In an angioplasty procedure, a tiny balloon is threaded through an artery to the site of blockage, where it is inflated, pushing the atherosclerotic plaque to the side. In more and more cases, cardiologists will then deploy a stent, a tiny wire mesh tube designed to keep an newly cleared artery open.

However, while this process opens a larger channel for blood to flow through, it also stimulates the abnormal growth of the cells lining the artery, which can then re-block the treated artery. Past clinical trials have shown that when delivered at the same time the artery is re-opened, the radiation interferes with the endothelial cells proliferative response.

"When the balloon is inflated, it causes damage to the lining of the artery," explained Dr. Tim Shafman, a radiation oncologist who works with Duke cardiologists. "The body responds by growing new endothelial cells at the site. While the exact reasons why radiation works is unclear, we do know that it seems to inhibit the growth of these cells."

The researchers add that radiation also is used in other medical conditions to control the abnormal growth of tissue.

Beta radiation has been used for decades to treat keloids, large growths of scar tissue on the skin caused by proliferation of normal tissue in response to an injury. When treated with a small amount of radiation after removal, the keloids seldom returns. Radiation also is being used at Duke to prevent the abnormal proliferation of bone cells after total hip replacement.

The recently completed START (STents And Radiation Therapy) trial of the Beta-Cath system demonstrated that the incidence of restenosis was 36 percent to 66 percent lower in patients treated with the system when compared to placebo. The START trial was conducted at 50 sites, including Duke, under the direction of Brigham and Women's Hospital in Boston. The Beta-Cath system was developed by Novoste Corp., Norcross, Ga.

The Beta-Cath system uses strontium-90 as its source of beta radiation, while the Checkmate system uses iridium-192 as its source of gamma radiation. The Checkmate system, developed by Cordis Corp., of Miami, was shown in the recently completed Gamma I trial to have 41 percent fewer instances of restenosis when compared to placebo. The Gamma I trial was conducted at 12 hospitals, including Duke, under the direction of Washington Hospital Center in Washington. To date, the two types of systems have not been compared to each other in a clinical trial.

"In both systems, the radiation is caused by the slow disintegration of the source elements, and from the patients' perspective, it doesn't really matter which source is used," Shafman said.

The radiation is applied after the balloon angioplasty device is withdrawn from the patient. A slender hollow tube is inserted through the artery to the site of treatment. Once at the site, small seeds of radiation are sent through the tube to the area to be treated. At no time does the solution leave the device and come into contact with tissue, Sketch said, and the radiation only travels a short distance from its source.

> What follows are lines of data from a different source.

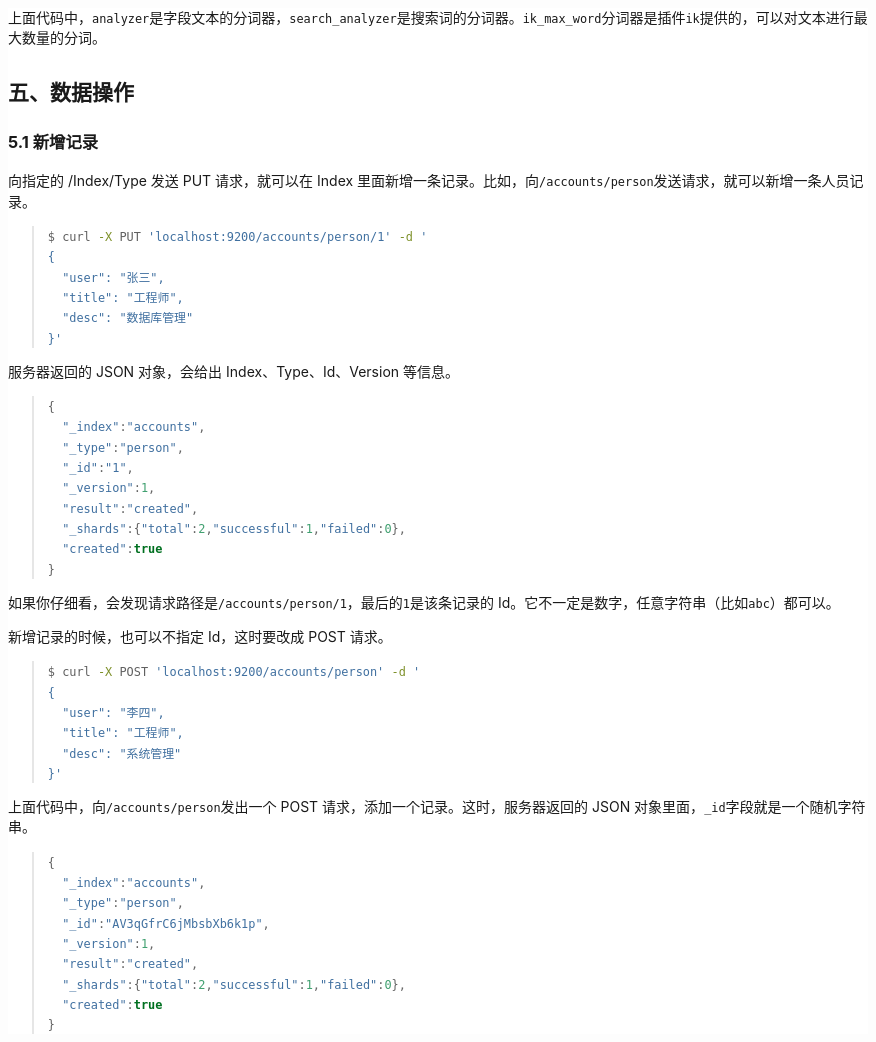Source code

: 上面代码中，`analyzer`是字段文本的分词器，`search_analyzer`是搜索词的分词器。`ik_max_word`分词器是插件`ik`提供的，可以对文本进行最大数量的分词。

## 五、数据操作

### 5.1 新增记录

向指定的 /Index/Type 发送 PUT 请求，就可以在 Index 里面新增一条记录。比如，向`/accounts/person`发送请求，就可以新增一条人员记录。

> ```bash
> $ curl -X PUT 'localhost:9200/accounts/person/1' -d '
> {
>   "user": "张三",
>   "title": "工程师",
>   "desc": "数据库管理"
> }' 
> ```

服务器返回的 JSON 对象，会给出 Index、Type、Id、Version 等信息。

> ```javascript
> {
>   "_index":"accounts",
>   "_type":"person",
>   "_id":"1",
>   "_version":1,
>   "result":"created",
>   "_shards":{"total":2,"successful":1,"failed":0},
>   "created":true
> }
> ```

如果你仔细看，会发现请求路径是`/accounts/person/1`，最后的`1`是该条记录的 Id。它不一定是数字，任意字符串（比如`abc`）都可以。

新增记录的时候，也可以不指定 Id，这时要改成 POST 请求。

> ```bash
> $ curl -X POST 'localhost:9200/accounts/person' -d '
> {
>   "user": "李四",
>   "title": "工程师",
>   "desc": "系统管理"
> }'
> ```

上面代码中，向`/accounts/person`发出一个 POST 请求，添加一个记录。这时，服务器返回的 JSON 对象里面，`_id`字段就是一个随机字符串。

> ```javascript
> {
>   "_index":"accounts",
>   "_type":"person",
>   "_id":"AV3qGfrC6jMbsbXb6k1p",
>   "_version":1,
>   "result":"created",
>   "_shards":{"total":2,"successful":1,"failed":0},
>   "created":true
> }
> ```
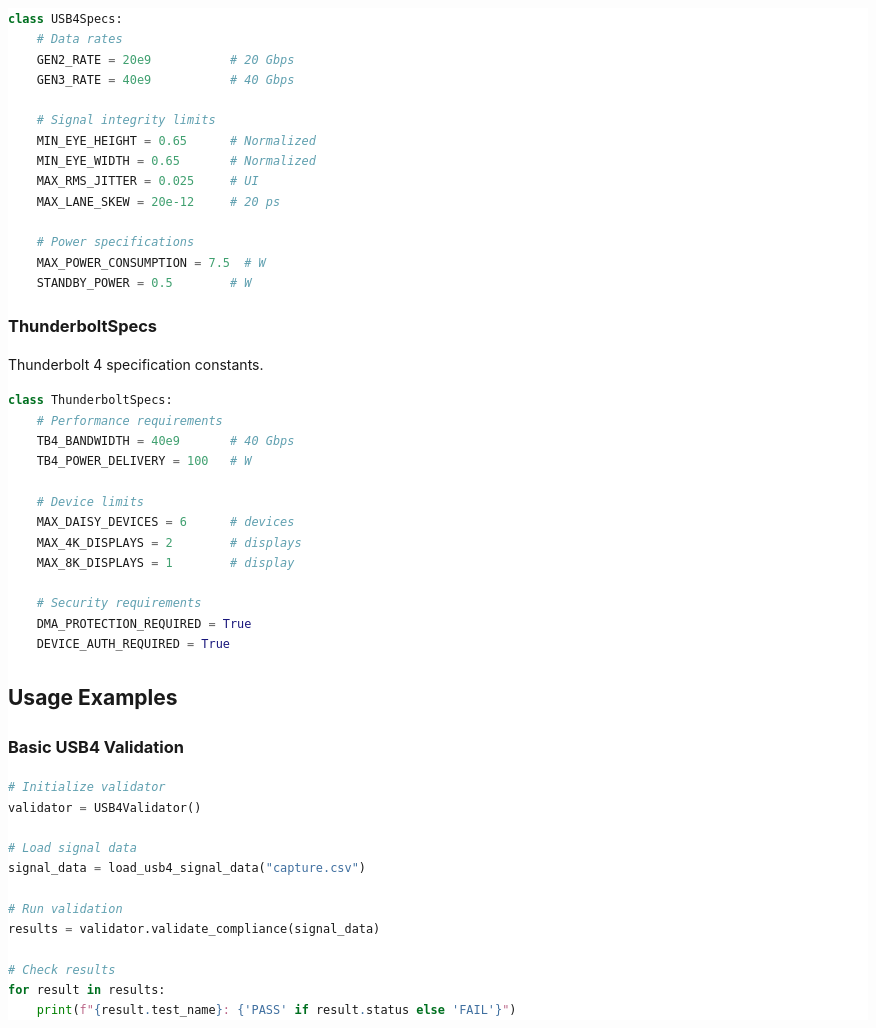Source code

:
 ```python
class USB4Specs:
    # Data rates
    GEN2_RATE = 20e9           # 20 Gbps
    GEN3_RATE = 40e9           # 40 Gbps
    
    # Signal integrity limits
    MIN_EYE_HEIGHT = 0.65      # Normalized
    MIN_EYE_WIDTH = 0.65       # Normalized
    MAX_RMS_JITTER = 0.025     # UI
    MAX_LANE_SKEW = 20e-12     # 20 ps
    
    # Power specifications
    MAX_POWER_CONSUMPTION = 7.5  # W
    STANDBY_POWER = 0.5        # W
```

### ThunderboltSpecs

Thunderbolt 4 specification constants.

```python
class ThunderboltSpecs:
    # Performance requirements
    TB4_BANDWIDTH = 40e9       # 40 Gbps
    TB4_POWER_DELIVERY = 100   # W
    
    # Device limits
    MAX_DAISY_DEVICES = 6      # devices
    MAX_4K_DISPLAYS = 2        # displays
    MAX_8K_DISPLAYS = 1        # display
    
    # Security requirements
    DMA_PROTECTION_REQUIRED = True
    DEVICE_AUTH_REQUIRED = True
```

## Usage Examples

### Basic USB4 Validation

```python
# Initialize validator
validator = USB4Validator()

# Load signal data
signal_data = load_usb4_signal_data("capture.csv")

# Run validation
results = validator.validate_compliance(signal_data)

# Check results
for result in results:
    print(f"{result.test_name}: {'PASS' if result.status else 'FAIL'}")
```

For a beta procedure, the radiation remains in the patient for about three to five minutes, while the gamma approach requires about 20 minutes. When gamma radiation is used, physicians and technicians must remain behind a lead shield during treatment.

There are many factors that cardiologists use when determining which approach to use, one of the most important being the size of the lesion, or area of treatment. The Beta-Cath system is approved for lesions up to 20 millimeters long, while Checkmate is approval for lesions up to 45 millimeters.

"The important thing for heart patients at Duke is that we have at our disposal the latest techniques and technologies for treating heart disease," Sketch said. "We should be able to make a great impact in the outcome of our patients. With both systems here at Duke, we can evaluate which one is the best for each individual patient."